Source text:
###

One answer is that Portugal's biggest problem is not primarily fiscal. It concerns growth—or the lack of it. Real GDP growth over the decade since Portugal joined the euro has been the slowest in the zone, despite a boom in Spain, its main trading partner. The country avoided a property bubble of the kind that burst so disastrously in Spain and Ireland. Though it doesn't help much, Portugal's already slow growth also made it less vulnerable to the global recession. "Spain was the wild tiger of Europe and had much further to fall when the recession came," says João Talone, a private-equity manager. "Portuguese companies were already used to extracting value in a difficult climate."

Low growth reflects a disastrous loss of competitiveness since the country joined the euro. Portugal has lost export-market share to emerging economies (including those of eastern Europe) that churn out similar low-value products. This is largely due to a steady rise in unit labour costs, as wage increases outstripped productivity growth (see chart). One consequence is that the Portuguese, once exemplary savers, have been borrowing heavily abroad. Household debt is now the equivalent of almost 100% of GDP and the debt of non-financial companies is nearly 140%.

###

Supplied data:

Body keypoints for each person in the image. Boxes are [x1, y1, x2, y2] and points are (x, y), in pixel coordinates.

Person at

###

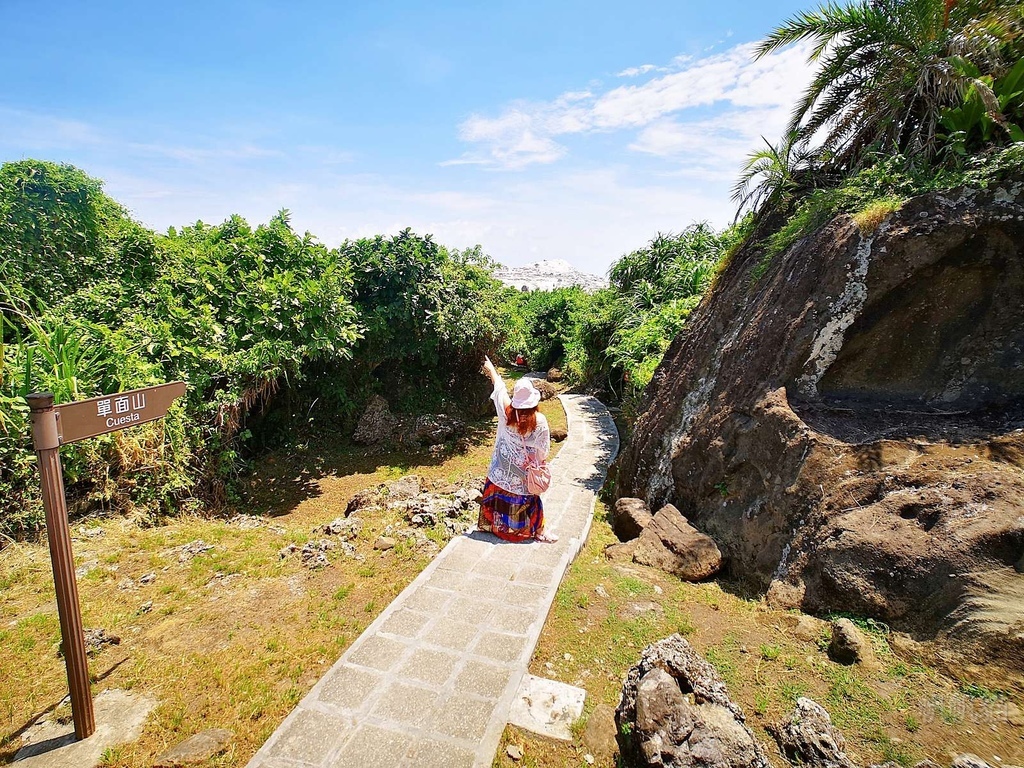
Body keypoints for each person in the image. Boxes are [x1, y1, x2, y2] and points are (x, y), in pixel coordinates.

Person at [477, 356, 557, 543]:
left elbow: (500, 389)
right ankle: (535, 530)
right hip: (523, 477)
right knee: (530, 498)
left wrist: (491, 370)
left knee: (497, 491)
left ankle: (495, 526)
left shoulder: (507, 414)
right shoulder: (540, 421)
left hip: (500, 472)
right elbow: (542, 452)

###

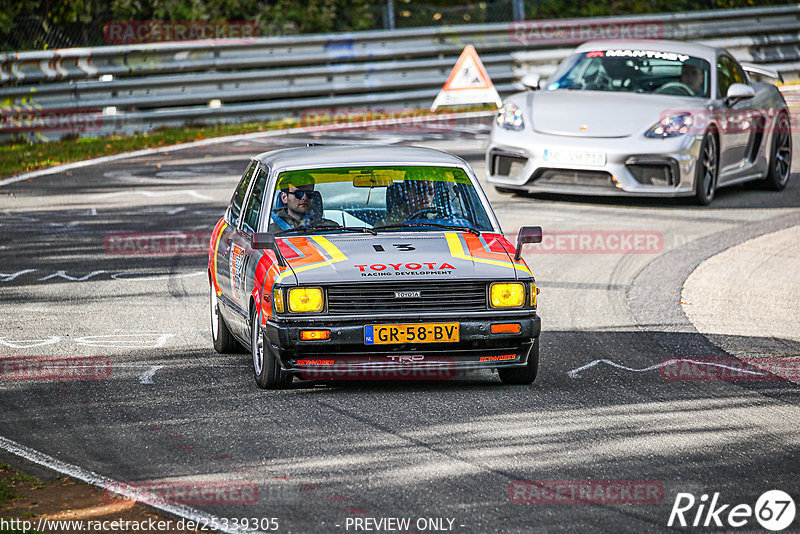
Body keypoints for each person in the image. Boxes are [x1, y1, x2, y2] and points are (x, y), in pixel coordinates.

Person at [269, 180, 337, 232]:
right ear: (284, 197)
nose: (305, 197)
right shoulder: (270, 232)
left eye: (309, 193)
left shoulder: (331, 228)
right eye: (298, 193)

###

Reproduce the stretch of the Portugal economy passage from "Low growth reflects" through "is nearly 140%.".

Result of this task:
Low growth reflects a disastrous loss of competitiveness since the country joined the euro. Portugal has lost export-market share to emerging economies (including those of eastern Europe) that churn out similar low-value products. This is largely due to a steady rise in unit labour costs, as wage increases outstripped productivity growth (see chart). One consequence is that the Portuguese, once exemplary savers, have been borrowing heavily abroad. Household debt is now the equivalent of almost 100% of GDP and the debt of non-financial companies is nearly 140%.